**Assigned task**
For this exercise, repeat each entry exactly as written.

BEGIN Available data

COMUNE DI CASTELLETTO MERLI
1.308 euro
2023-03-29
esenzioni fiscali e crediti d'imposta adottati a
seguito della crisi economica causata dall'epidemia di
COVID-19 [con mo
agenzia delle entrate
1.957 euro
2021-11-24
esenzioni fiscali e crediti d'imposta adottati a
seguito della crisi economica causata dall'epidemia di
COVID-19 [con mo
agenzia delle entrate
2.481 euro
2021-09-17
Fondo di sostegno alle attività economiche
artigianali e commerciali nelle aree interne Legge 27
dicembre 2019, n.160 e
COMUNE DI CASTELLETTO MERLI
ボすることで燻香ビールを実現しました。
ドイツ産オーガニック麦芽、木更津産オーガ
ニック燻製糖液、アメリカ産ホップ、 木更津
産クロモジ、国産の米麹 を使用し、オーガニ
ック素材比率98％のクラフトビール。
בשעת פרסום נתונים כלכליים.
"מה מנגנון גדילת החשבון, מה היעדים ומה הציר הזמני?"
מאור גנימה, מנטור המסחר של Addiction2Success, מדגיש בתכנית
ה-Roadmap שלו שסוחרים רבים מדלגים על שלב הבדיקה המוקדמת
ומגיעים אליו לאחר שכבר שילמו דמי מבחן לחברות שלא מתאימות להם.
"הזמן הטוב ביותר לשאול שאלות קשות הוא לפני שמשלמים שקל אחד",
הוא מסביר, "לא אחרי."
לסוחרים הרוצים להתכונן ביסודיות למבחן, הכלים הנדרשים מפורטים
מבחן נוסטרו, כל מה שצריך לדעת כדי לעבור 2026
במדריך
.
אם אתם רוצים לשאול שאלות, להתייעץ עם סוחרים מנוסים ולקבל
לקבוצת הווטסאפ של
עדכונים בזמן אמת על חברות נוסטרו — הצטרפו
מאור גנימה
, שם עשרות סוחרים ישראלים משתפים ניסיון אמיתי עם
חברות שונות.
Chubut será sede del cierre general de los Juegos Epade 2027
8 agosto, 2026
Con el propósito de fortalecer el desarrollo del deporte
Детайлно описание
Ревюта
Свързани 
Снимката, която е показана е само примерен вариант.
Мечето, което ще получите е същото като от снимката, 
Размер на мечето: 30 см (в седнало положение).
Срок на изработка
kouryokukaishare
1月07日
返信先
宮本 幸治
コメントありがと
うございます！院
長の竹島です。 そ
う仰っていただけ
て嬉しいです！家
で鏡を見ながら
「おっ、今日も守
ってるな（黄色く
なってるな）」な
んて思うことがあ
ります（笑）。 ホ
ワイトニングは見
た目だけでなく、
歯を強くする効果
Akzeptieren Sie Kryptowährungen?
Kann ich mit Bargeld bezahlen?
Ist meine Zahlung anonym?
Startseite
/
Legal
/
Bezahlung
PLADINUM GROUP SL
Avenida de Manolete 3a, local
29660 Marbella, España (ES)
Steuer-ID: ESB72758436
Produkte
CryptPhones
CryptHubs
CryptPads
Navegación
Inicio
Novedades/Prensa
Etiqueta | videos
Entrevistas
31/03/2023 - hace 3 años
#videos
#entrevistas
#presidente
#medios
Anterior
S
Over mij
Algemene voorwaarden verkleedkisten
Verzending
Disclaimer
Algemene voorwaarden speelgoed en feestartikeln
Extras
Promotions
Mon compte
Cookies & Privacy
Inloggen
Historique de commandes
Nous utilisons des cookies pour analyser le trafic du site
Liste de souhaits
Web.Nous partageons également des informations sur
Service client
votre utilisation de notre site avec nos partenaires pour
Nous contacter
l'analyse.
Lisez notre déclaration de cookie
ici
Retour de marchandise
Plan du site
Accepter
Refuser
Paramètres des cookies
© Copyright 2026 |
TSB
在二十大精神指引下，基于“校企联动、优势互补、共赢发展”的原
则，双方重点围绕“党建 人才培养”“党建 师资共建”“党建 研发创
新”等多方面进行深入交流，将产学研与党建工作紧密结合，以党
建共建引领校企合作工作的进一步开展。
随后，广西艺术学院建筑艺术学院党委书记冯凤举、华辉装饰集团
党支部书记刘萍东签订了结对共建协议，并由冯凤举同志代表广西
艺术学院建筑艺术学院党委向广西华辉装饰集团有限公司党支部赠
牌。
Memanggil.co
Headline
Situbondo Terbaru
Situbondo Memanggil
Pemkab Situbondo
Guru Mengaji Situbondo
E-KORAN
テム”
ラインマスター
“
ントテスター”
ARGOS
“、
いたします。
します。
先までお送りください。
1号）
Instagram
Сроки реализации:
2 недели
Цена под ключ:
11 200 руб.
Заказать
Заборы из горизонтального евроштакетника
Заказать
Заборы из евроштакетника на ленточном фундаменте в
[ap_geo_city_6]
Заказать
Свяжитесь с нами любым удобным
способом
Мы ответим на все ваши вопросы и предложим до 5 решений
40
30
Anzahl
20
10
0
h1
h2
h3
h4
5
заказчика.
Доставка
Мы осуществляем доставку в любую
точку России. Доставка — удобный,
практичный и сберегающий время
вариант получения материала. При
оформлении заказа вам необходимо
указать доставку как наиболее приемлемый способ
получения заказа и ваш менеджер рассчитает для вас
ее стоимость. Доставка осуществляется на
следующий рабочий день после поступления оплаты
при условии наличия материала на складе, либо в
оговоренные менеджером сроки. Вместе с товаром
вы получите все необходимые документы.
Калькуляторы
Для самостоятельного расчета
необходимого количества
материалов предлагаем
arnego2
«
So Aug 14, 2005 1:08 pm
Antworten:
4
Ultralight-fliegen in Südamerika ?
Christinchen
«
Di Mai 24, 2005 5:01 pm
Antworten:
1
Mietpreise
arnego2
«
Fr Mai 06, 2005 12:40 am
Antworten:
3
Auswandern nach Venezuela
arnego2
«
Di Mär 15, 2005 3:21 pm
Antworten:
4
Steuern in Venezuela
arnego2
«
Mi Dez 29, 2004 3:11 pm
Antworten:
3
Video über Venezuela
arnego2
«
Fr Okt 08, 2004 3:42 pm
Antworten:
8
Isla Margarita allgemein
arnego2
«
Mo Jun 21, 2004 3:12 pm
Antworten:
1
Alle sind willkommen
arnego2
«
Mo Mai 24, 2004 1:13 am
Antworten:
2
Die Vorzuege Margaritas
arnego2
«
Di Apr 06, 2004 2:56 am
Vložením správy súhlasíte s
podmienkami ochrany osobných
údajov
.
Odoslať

END Available data

**Task output**
COMUNE DI CASTELLETTO MERLI
1.308 euro
2023-03-29
esenzioni fiscali e crediti d'imposta adottati a
seguito della crisi economica causata dall'epidemia di
COVID-19 [con mo
agenzia delle entrate
1.957 euro
2021-11-24
esenzioni fiscali e crediti d'imposta adottati a
seguito della crisi economica causata dall'epidemia di
COVID-19 [con mo
agenzia delle entrate
2.481 euro
2021-09-17
Fondo di sostegno alle attività economiche
artigianali e commerciali nelle aree interne Legge 27
dicembre 2019, n.160 e
COMUNE DI CASTELLETTO MERLI
ボすることで燻香ビールを実現しました。
ドイツ産オーガニック麦芽、木更津産オーガ
ニック燻製糖液、アメリカ産ホップ、 木更津
産クロモジ、国産の米麹 を使用し、オーガニ
ック素材比率98％のクラフトビール。
בשעת פרסום נתונים כלכליים.
"מה מנגנון גדילת החשבון, מה היעדים ומה הציר הזמני?"
מאור גנימה, מנטור המסחר של Addiction2Success, מדגיש בתכנית
ה-Roadmap שלו שסוחרים רבים מדלגים על שלב הבדיקה המוקדמת
ומגיעים אליו לאחר שכבר שילמו דמי מבחן לחברות שלא מתאימות להם.
"הזמן הטוב ביותר לשאול שאלות קשות הוא לפני שמשלמים שקל אחד",
הוא מסביר, "לא אחרי."
לסוחרים הרוצים להתכונן ביסודיות למבחן, הכלים הנדרשים מפורטים
מבחן נוסטרו, כל מה שצריך לדעת כדי לעבור 2026
במדריך
.
אם אתם רוצים לשאול שאלות, להתייעץ עם סוחרים מנוסים ולקבל
לקבוצת הווטסאפ של
עדכונים בזמן אמת על חברות נוסטרו — הצטרפו
מאור גנימה
, שם עשרות סוחרים ישראלים משתפים ניסיון אמיתי עם
חברות שונות.
Chubut será sede del cierre general de los Juegos Epade 2027
8 agosto, 2026
Con el propósito de fortalecer el desarrollo del deporte
Детайлно описание
Ревюта
Свързани 
Снимката, която е показана е само примерен вариант.
Мечето, което ще получите е същото като от снимката, 
Размер на мечето: 30 см (в седнало положение).
Срок на изработка
kouryokukaishare
1月07日
返信先
宮本 幸治
コメントありがと
うございます！院
長の竹島です。 そ
う仰っていただけ
て嬉しいです！家
で鏡を見ながら
「おっ、今日も守
ってるな（黄色く
なってるな）」な
んて思うことがあ
ります（笑）。 ホ
ワイトニングは見
た目だけでなく、
歯を強くする効果
Akzeptieren Sie Kryptowährungen?
Kann ich mit Bargeld bezahlen?
Ist meine Zahlung anonym?
Startseite
/
Legal
/
Bezahlung
PLADINUM GROUP SL
Avenida de Manolete 3a, local
29660 Marbella, España (ES)
Steuer-ID: ESB72758436
Produkte
CryptPhones
CryptHubs
CryptPads
Navegación
Inicio
Novedades/Prensa
Etiqueta | videos
Entrevistas
31/03/2023 - hace 3 años
#videos
#entrevistas
#presidente
#medios
Anterior
S
Over mij
Algemene voorwaarden verkleedkisten
Verzending
Disclaimer
Algemene voorwaarden speelgoed en feestartikeln
Extras
Promotions
Mon compte
Cookies & Privacy
Inloggen
Historique de commandes
Nous utilisons des cookies pour analyser le trafic du site
Liste de souhaits
Web.Nous partageons également des informations sur
Service client
votre utilisation de notre site avec nos partenaires pour
Nous contacter
l'analyse.
Lisez notre déclaration de cookie
ici
Retour de marchandise
Plan du site
Accepter
Refuser
Paramètres des cookies
© Copyright 2026 |
TSB
在二十大精神指引下，基于“校企联动、优势互补、共赢发展”的原
则，双方重点围绕“党建 人才培养”“党建 师资共建”“党建 研发创
新”等多方面进行深入交流，将产学研与党建工作紧密结合，以党
建共建引领校企合作工作的进一步开展。
随后，广西艺术学院建筑艺术学院党委书记冯凤举、华辉装饰集团
党支部书记刘萍东签订了结对共建协议，并由冯凤举同志代表广西
艺术学院建筑艺术学院党委向广西华辉装饰集团有限公司党支部赠
牌。
Memanggil.co
Headline
Situbondo Terbaru
Situbondo Memanggil
Pemkab Situbondo
Guru Mengaji Situbondo
E-KORAN
テム”
ラインマスター
“
ントテスター”
ARGOS
“、
いたします。
します。
先までお送りください。
1号）
Instagram
Сроки реализации:
2 недели
Цена под ключ:
11 200 руб.
Заказать
Заборы из горизонтального евроштакетника
Заказать
Заборы из евроштакетника на ленточном фундаменте в
[ap_geo_city_6]
Заказать
Свяжитесь с нами любым удобным
способом
Мы ответим на все ваши вопросы и предложим до 5 решений
40
30
Anzahl
20
10
0
h1
h2
h3
h4
5
заказчика.
Доставка
Мы осуществляем доставку в любую
точку России. Доставка — удобный,
практичный и сберегающий время
вариант получения материала. При
оформлении заказа вам необходимо
указать доставку как наиболее приемлемый способ
получения заказа и ваш менеджер рассчитает для вас
ее стоимость. Доставка осуществляется на
следующий рабочий день после поступления оплаты
при условии наличия материала на складе, либо в
оговоренные менеджером сроки. Вместе с товаром
вы получите все необходимые документы.
Калькуляторы
Для самостоятельного расчета
необходимого количества
материалов предлагаем
arnego2
«
So Aug 14, 2005 1:08 pm
Antworten:
4
Ultralight-fliegen in Südamerika ?
Christinchen
«
Di Mai 24, 2005 5:01 pm
Antworten:
1
Mietpreise
arnego2
«
Fr Mai 06, 2005 12:40 am
Antworten:
3
Auswandern nach Venezuela
arnego2
«
Di Mär 15, 2005 3:21 pm
Antworten:
4
Steuern in Venezuela
arnego2
«
Mi Dez 29, 2004 3:11 pm
Antworten:
3
Video über Venezuela
arnego2
«
Fr Okt 08, 2004 3:42 pm
Antworten:
8
Isla Margarita allgemein
arnego2
«
Mo Jun 21, 2004 3:12 pm
Antworten:
1
Alle sind willkommen
arnego2
«
Mo Mai 24, 2004 1:13 am
Antworten:
2
Die Vorzuege Margaritas
arnego2
«
Di Apr 06, 2004 2:56 am
Vložením správy súhlasíte s
podmienkami ochrany osobných
údajov
.
Odoslať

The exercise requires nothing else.